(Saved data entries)
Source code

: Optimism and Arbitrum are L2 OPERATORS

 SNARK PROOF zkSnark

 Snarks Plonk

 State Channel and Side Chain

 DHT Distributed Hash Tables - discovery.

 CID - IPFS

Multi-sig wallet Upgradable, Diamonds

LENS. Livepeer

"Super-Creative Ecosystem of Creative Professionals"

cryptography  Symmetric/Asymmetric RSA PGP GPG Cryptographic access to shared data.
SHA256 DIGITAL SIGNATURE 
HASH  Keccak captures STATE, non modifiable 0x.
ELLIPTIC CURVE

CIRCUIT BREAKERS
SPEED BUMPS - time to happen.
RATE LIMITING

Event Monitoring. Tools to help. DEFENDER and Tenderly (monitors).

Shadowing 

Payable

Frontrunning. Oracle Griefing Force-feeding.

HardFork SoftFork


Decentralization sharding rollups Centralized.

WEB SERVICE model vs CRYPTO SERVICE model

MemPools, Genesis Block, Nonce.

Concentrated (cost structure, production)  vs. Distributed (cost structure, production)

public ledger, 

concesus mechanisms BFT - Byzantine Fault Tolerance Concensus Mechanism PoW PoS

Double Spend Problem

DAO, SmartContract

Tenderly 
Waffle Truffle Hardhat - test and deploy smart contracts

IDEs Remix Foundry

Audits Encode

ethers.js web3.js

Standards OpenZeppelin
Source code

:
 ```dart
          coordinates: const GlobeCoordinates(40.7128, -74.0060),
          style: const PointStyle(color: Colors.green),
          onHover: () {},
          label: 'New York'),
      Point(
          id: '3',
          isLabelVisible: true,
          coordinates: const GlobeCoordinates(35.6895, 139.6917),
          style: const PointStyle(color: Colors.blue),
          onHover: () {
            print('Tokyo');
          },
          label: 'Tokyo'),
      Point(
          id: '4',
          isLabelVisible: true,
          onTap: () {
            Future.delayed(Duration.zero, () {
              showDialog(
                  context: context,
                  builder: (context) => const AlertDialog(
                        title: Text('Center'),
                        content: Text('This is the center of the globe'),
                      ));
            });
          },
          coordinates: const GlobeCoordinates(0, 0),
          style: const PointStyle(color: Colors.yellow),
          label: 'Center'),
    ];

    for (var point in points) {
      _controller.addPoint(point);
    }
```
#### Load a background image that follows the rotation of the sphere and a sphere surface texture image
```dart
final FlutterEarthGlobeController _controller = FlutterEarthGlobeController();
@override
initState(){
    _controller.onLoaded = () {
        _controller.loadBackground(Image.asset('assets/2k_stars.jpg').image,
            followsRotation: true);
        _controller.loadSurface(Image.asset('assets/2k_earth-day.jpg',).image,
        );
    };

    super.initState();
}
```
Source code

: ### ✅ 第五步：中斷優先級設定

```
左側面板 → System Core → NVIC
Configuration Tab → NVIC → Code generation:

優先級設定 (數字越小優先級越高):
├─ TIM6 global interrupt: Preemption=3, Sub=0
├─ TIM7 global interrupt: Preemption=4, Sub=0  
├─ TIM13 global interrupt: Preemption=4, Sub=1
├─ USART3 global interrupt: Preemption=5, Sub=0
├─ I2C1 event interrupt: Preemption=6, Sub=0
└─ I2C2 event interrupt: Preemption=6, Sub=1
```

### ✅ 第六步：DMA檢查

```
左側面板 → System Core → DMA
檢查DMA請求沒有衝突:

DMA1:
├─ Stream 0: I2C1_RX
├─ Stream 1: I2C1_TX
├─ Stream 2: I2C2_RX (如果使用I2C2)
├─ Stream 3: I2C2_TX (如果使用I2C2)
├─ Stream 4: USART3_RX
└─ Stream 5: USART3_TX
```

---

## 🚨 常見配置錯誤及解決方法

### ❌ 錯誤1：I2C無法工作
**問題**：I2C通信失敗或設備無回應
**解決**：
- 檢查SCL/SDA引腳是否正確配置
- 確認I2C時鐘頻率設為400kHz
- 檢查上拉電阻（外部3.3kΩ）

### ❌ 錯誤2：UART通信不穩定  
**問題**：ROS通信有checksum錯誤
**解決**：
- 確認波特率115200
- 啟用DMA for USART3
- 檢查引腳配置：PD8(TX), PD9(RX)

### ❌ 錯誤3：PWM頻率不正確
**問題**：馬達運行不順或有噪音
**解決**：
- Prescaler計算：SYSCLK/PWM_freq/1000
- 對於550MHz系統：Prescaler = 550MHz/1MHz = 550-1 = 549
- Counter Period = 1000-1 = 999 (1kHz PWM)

TASK OBJECTIVE: The answer must consist of each line from the data that includes the string "coordinates".

YOUR SOLUTION:
          coordinates: const GlobeCoordinates(40.7128, -74.0060),
          coordinates: const GlobeCoordinates(35.6895, 139.6917),
          coordinates: const GlobeCoordinates(0, 0),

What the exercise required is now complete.